Although many developed economies in the world operate based on the principles of free markets, the operation of these markets are legally constrained in order insure that they benefit the consumers in particular and society in general. The Competition Laws that govern the operation of markets are usually enforced and implemented by Competition Authorities(CAs) and ultimately Courts. The reach of competition laws can be classified in four basic categories: horizontal agreements and relationships, vertical agreements and relationships, mergers and acquisitions and abuse of a dominant position. There are related economic theories which provide insights and policy recommendations on each of these categories, mainly developed in the field of Industrial Organization.
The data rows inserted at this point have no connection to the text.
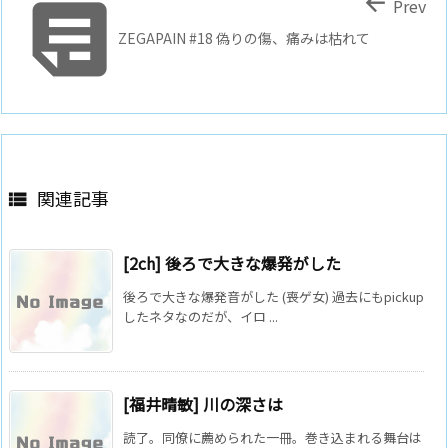


Prev
ZEGAPAIN #18 偽りの傷、痛みは枯れて
関連記事

[2ch] 後ろで大きな爆発がした
後ろで大きな爆発音がした (喪ゲ女) 過去にもpickup
したネタなのだが、イロ ...
[福井晴敏] 川の深さは
読了。同僚に薦められた一冊。巻き込まれる舞台は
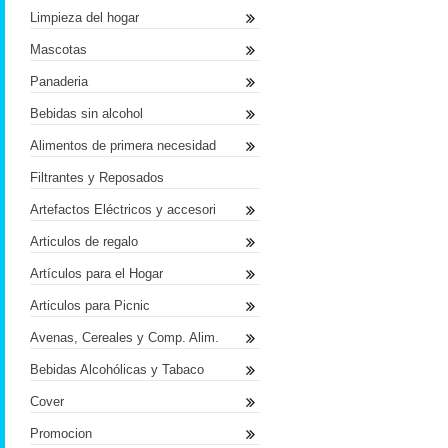
Limpieza del hogar
Mascotas
Panaderia
Bebidas sin alcohol
Alimentos de primera necesidad
Filtrantes y Reposados
Artefactos Eléctricos y accesori
Articulos de regalo
Artículos para el Hogar
Articulos para Picnic
Avenas, Cereales y Comp. Alim.
Bebidas Alcohólicas y Tabaco
Cover
Promocion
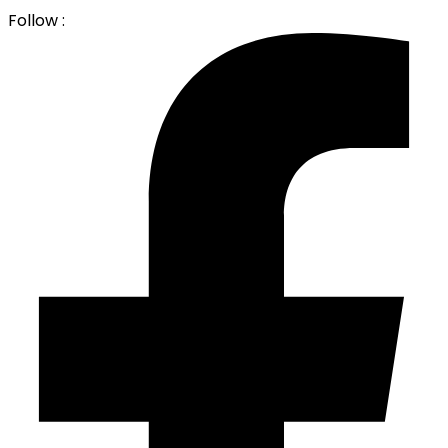
Follow :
This class aims to present the practical application of these theories from Industrial Organization in analyzing policy issues that arise in many different market structures and settings. In doing this, many important and recent cases, in particular from Europe, will be discussed. As it will become clear, there is often a tension between the theories and their application in practice by constructing practicable legal guidelines. The ultimate goal of the course is to make students understand how economic policy can be informed by economic theory and how economic insights can be transformed into practicable policy recommendations. Such an understanding is not only useful for students which have the goal to work for policy making institutions, but also for those which aspire to work in the industry as managers and decision makers as they would understand the legal mechanism and constraints better.
Students taking this class should be familiar with basic concepts in Microeconomics and Game Theory. This background is provided in the courses “Strategie und Wettbewerb I” and Mikroökonomik I and II. It would be ideal if they also have taken a class in Industrial Organization.
There are two textbooks which the lectures will be loosely based on:
- Competition Policy: Theory and Practice, Massimo Motta, 2004, Cambridge University Press,
- Quantitative Techniques for Competition and Antitrust Analysis, P. Davis and E. Garces, Princeton University Press, 2009.
During the course of the semester detailed lecture notes will be provided in the WueCampus site, as well as other material on cases and academic articles. Other relevant sources will be announced as the classes progress. Although the textbooks are not required, it is recommended to obtain a copy of them.
In addition, a freely available book on Industrial Organization can serve as a reference for the tools that we will employ in this class:
Jeffrey Church and Roger Ware. (2000), Industrial organization : a strategic approach. Boston: Irwin/McGraw-Hill.